トッドスキナーという登山家が書いた本です。トッドスキナーは登山家といってもフリークライマーの第一人者でした。フリークライマーはありえないような断崖絶壁を踏破していく人達です。残念ながら、2006年に山での事故で亡くなられました。
本が書かれた当時、トッドスキナーはアメリカの経営者から絶賛されていました。ありえない目標をチームで乗り越えていく姿が感銘を与えました。ビジネス書としてアメリカではかなり売れました。
私も当時は、まだ若くとんがっていた時代でした。仕事も先輩や同僚、他のコンサルタントが手がけていないような仕事を受注し問題解決することに生きがいを感じていました。だからこの本に書いてあることを、自分自身と重ねあわせて読んでいました。私自身も学生時代に登山をしたのも、この本に共感できた理由だと思います。

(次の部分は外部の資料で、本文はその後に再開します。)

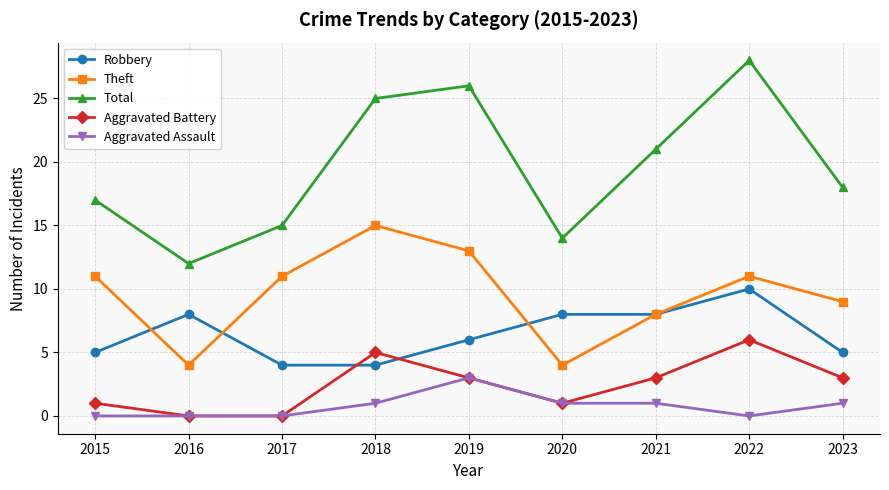

How many data points does each series have?

9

12年前に読んだ本なので、うろ覚えですが、こんなことが印象に残っています。「困難な目標だからこそチームがまとまる」「どんな肩書きや経歴も山(仕事)の前では意味がない」とか。「登山路がない山(仕事)ではその山のことを知るよりも、考えることが大切」とか。「山の上の過酷な環境(崖の上で眠る)に慣れるには、普段からその環境に慣れるのがいいいとか」「山の高さを低くすることはできない、自分自身を高めるしかない」「一歩踏み出せるのなら、もう一歩も踏み出せる」「センセーショナルなのは当然と捉え、不可能を追求せよ」「山が頑固であるほど、リーダーシップは柔軟でなければならない」「山に登るには最初の90%ではなく、最後の10%が大切」「即興で乗り切れる能力と柔軟性が、最終的に重要な資源となる」
今、読んでもそれほど共感しないのかもしれません。ただ、ハードワークするのが自分のアイデンティティとして大切だった30代前半にはとても意味があった本です。この本に私は勇気をもらいました。本は内容も大切ですが、出会うタイミングも重要なんだなと教えてくれた本でもあります。
これから仕事のキャリアを築こうとする、若い人にお薦めの本です。もっとも今のハードワークを嫌がられる時代からすると、あまり共感はされないかもしれませんね。